United States ex rel. Bernardin v. Seymour

10 App. D.C. 294, 1897 U.S. App. LEXIS 3175
CourtCourt of Appeals for the D.C. Circuit
DecidedMarch 1, 1897
DocketNo. 603
StatusPublished
Cited by2 cases

This text of 10 App. D.C. 294 (United States ex rel. Bernardin v. Seymour) is published on Counsel Stack Legal Research, covering Court of Appeals for the D.C. Circuit primary law. Counsel Stack provides free access to over 12 million legal documents including statutes, case law, regulations, and constitutions.

Bluebook
United States ex rel. Bernardin v. Seymour, 10 App. D.C. 294, 1897 U.S. App. LEXIS 3175 (D.C. Cir. 1897).

Opinion

Mr. Justice Shepard

delivered the opinion of the Court:

1. This is an appeal from a judgment of the Supreme Court of the District of Columbia dismissing a petition for a writ of mandamus to the Commissioner of Patents.

The relator, Alfred L. Bernardin, and William H. Northall were parties to an interference proceeding in the Patent Office declared on their respective applications for a patent for an improvement in bottle-sealing devices.

The Commissioner of Patents being of opinion that Bernardin was the first inventor rendered a decision in his favor. [71 O. G. 1159.] On appeal to this court by Northall the decision of the Commissioner was reversed. 7 App. D. C. 452. Bernardin, denying the jurisdiction of this court to entertain an appeal from the decision of the Commissioner, demanded the patent to which he was entitled thereunder. This demand was refused because of the reversal of that decision by this court and the award of priority to North all. [75 O. G. 1853.]

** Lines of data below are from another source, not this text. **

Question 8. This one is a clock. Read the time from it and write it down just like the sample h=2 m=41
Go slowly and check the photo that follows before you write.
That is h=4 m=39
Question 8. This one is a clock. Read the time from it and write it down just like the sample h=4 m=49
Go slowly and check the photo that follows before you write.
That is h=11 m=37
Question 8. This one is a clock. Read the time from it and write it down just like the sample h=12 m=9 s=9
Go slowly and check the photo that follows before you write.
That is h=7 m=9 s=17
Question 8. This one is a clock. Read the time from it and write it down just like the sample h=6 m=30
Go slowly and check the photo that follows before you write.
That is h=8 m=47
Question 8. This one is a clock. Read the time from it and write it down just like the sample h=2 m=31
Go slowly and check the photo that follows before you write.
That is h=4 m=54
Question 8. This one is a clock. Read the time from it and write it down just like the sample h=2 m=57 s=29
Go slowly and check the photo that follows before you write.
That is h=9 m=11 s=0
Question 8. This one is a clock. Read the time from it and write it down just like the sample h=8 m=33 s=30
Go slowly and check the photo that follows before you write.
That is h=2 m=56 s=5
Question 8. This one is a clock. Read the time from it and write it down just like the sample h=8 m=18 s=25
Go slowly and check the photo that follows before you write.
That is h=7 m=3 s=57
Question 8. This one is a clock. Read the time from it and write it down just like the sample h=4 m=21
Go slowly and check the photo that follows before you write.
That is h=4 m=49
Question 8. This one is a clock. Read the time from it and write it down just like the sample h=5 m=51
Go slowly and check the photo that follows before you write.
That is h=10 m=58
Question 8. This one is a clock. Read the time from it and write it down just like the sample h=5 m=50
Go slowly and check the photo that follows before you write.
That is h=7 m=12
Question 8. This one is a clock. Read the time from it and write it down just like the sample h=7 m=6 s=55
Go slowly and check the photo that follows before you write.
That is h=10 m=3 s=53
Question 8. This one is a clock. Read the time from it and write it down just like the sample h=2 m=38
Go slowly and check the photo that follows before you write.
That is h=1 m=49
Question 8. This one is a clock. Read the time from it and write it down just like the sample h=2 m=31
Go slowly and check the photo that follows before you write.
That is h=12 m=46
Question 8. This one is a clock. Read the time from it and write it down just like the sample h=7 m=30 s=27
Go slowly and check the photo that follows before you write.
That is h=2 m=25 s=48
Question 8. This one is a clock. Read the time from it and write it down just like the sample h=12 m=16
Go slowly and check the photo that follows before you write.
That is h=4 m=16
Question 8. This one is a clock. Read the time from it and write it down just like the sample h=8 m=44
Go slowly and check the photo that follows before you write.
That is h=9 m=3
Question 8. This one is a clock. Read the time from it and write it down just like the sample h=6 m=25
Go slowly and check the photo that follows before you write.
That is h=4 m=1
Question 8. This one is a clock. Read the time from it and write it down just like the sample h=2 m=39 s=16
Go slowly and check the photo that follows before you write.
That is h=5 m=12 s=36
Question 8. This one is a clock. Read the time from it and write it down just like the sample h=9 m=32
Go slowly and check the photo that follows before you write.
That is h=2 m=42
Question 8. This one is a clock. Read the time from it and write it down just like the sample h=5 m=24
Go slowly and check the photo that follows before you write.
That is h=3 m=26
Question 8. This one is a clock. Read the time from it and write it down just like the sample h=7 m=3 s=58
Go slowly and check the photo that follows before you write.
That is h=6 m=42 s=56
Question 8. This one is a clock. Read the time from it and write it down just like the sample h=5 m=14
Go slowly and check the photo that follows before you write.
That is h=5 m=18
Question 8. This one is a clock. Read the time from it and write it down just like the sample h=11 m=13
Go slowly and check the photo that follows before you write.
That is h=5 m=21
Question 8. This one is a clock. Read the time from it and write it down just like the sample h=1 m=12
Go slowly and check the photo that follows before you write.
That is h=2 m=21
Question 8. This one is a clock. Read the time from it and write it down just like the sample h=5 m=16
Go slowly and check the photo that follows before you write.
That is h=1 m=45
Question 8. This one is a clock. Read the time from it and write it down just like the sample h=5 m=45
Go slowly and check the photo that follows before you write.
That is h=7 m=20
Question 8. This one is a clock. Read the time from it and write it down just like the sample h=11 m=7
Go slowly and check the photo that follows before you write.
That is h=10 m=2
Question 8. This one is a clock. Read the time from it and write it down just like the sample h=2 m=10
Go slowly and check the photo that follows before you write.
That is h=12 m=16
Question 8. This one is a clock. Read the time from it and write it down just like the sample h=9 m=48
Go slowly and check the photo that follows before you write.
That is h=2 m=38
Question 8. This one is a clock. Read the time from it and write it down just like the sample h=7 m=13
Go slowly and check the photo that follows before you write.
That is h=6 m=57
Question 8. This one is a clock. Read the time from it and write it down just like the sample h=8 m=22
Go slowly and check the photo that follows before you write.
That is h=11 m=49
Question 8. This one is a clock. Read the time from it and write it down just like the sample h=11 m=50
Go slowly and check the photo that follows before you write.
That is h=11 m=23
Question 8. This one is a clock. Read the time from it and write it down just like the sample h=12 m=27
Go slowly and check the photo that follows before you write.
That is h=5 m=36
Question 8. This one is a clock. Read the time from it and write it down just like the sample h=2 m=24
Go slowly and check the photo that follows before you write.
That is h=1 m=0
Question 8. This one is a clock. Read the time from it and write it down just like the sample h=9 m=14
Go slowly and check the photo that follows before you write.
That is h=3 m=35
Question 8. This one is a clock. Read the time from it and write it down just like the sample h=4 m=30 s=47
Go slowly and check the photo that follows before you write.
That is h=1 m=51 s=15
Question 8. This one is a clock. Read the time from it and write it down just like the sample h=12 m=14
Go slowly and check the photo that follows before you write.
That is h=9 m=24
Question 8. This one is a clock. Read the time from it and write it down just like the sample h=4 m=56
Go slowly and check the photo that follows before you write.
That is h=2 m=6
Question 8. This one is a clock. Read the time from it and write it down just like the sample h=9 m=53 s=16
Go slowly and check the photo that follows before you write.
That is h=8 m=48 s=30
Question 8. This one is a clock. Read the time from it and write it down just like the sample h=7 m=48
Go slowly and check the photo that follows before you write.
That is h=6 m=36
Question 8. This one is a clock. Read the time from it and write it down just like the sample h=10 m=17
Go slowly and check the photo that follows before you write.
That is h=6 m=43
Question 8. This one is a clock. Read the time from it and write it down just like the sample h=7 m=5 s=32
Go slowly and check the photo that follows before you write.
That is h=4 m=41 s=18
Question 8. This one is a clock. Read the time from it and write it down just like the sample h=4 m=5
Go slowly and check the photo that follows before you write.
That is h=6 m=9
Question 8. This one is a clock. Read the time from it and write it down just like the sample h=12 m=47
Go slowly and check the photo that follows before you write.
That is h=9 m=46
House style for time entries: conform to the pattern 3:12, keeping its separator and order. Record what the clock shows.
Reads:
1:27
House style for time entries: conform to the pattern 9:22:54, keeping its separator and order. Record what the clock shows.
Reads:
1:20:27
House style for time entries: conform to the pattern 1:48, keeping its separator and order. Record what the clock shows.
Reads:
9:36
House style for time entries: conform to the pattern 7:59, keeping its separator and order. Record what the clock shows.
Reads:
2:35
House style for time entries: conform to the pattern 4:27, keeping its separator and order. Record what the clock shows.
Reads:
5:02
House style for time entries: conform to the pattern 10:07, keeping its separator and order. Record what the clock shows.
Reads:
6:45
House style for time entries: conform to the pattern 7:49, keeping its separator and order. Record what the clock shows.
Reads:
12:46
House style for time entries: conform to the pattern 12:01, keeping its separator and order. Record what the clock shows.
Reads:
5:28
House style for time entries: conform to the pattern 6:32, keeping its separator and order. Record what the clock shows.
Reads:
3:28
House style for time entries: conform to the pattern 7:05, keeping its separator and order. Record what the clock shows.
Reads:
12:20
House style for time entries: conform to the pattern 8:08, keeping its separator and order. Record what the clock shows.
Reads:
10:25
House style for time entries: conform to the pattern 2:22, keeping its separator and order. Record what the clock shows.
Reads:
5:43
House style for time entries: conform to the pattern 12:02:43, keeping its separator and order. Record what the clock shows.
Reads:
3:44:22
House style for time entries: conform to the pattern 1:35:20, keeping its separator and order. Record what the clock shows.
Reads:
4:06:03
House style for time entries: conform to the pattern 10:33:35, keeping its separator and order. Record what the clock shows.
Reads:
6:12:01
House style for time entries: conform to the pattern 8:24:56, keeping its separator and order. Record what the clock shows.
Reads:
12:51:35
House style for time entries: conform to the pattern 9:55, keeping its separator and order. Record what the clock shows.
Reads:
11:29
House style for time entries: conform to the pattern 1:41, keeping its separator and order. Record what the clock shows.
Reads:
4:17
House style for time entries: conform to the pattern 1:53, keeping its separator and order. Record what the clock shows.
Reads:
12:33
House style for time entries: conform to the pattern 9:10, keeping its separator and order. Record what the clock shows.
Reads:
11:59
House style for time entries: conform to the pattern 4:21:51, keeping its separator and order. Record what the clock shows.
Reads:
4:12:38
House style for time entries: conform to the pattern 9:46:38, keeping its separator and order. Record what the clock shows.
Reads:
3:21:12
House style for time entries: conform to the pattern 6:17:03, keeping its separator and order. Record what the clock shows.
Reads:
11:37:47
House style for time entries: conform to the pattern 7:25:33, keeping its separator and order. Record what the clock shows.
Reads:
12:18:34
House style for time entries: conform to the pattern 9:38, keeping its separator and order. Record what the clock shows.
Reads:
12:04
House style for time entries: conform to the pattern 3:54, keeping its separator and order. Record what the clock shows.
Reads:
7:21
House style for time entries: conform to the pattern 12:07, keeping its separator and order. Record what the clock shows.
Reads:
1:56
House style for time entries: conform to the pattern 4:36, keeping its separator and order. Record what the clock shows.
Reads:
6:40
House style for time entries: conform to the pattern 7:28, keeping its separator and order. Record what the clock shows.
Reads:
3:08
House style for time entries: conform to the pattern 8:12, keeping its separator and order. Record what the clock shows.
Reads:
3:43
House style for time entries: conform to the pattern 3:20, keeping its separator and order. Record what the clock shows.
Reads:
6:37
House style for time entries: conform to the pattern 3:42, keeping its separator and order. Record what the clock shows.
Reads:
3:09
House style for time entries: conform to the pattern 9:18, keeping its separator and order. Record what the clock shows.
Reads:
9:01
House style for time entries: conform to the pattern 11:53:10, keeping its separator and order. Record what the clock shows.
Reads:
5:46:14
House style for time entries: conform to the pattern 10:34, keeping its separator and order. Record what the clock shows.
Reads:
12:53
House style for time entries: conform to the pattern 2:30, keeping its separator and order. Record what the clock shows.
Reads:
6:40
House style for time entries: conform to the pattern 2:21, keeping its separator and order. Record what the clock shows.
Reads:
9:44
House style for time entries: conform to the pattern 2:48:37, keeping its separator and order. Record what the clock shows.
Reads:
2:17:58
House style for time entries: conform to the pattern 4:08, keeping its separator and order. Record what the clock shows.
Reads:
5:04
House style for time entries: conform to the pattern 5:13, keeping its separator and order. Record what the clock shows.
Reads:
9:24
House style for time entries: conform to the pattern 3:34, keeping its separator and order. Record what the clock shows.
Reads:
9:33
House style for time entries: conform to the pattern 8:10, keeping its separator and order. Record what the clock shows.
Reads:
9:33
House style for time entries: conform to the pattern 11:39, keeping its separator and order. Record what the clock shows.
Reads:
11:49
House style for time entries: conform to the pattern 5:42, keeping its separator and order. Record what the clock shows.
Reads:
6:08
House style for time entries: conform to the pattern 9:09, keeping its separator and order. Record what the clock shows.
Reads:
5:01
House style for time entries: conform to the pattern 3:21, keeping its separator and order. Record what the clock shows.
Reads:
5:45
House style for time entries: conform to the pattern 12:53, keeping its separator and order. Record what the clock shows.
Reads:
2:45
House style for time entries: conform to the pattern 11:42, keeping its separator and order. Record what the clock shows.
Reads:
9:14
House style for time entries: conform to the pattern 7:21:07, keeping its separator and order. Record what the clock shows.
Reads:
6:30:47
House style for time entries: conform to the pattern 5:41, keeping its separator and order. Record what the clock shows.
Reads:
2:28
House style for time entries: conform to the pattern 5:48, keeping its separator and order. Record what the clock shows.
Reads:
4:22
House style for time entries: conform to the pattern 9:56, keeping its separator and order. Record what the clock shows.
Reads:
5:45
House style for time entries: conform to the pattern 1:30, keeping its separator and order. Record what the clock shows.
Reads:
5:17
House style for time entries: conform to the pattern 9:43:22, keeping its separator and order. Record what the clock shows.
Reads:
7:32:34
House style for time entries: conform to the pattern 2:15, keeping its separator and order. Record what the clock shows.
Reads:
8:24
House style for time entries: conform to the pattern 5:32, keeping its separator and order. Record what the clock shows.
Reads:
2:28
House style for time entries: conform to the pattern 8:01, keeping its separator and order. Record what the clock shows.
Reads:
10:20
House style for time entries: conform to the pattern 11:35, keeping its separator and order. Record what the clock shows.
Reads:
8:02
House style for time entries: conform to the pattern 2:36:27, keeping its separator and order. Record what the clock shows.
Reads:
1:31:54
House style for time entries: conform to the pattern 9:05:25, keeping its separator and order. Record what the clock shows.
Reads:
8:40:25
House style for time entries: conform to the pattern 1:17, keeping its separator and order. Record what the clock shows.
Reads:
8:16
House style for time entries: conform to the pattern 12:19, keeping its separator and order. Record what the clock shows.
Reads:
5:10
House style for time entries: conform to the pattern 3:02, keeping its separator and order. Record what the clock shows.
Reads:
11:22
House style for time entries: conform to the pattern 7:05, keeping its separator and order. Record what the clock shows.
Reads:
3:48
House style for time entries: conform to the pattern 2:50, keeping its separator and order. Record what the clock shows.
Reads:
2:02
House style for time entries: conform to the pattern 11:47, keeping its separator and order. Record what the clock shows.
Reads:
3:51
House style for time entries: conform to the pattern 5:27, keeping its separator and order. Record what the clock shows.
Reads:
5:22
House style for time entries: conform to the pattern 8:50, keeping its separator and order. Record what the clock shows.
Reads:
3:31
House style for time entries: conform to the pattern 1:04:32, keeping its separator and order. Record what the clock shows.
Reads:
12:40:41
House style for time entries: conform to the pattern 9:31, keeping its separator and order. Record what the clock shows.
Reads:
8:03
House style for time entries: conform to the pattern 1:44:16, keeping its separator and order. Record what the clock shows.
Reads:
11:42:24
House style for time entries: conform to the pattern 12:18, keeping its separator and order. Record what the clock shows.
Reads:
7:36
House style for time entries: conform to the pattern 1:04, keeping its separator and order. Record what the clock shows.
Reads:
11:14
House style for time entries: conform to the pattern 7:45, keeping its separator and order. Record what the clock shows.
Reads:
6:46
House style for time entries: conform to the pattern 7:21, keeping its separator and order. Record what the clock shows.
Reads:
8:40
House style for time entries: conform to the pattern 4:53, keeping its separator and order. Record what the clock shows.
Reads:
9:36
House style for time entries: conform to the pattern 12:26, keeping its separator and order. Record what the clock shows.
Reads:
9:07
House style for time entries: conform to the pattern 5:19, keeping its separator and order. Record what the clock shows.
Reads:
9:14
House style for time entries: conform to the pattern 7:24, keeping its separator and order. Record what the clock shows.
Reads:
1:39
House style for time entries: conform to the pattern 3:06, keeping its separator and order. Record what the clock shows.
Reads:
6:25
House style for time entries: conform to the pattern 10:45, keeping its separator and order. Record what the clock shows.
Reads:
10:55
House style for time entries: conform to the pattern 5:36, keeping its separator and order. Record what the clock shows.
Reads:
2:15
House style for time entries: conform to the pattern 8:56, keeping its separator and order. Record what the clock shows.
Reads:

The sole question to be determined is the jurisdiction of this court to entertain appeals from the Commissioner of Patents, for without setting out the pleadings, it is sufficient to say, that they make a case in which the mandamus ought to issue, if Congress had not the power to confer that jurisdiction, under the rule laid down in Butterworth v. Hoe, 112 U. S. 50.

[304]*304The argument against the constitutionality of the act of Congress is founded in the complete separation and independence of the powers of government declared in the Constitution.

In the language of Mr. Justice Miller: “It is believed to be one of the chief merits of the American system of written constitutional law, that all the powers entrusted to government, whether State or national, are divided into the three grand departments, the executive, the legislative, and the judicial. That the functions appropriate to each of these branches of government shall be vested in a separate body of public servants, and that the perfection of the system requires that the lines which separate and divide these departments shall be broadly and clearly defined. It is also essential to the successful working of this .system that the persons entrusted with power in any one of these branches shall not be permitted to encroach upon the powers confided to the others, but that each shall, by the law of its creation, be limited to the exercise of the powers appropriate to its own department and no other.”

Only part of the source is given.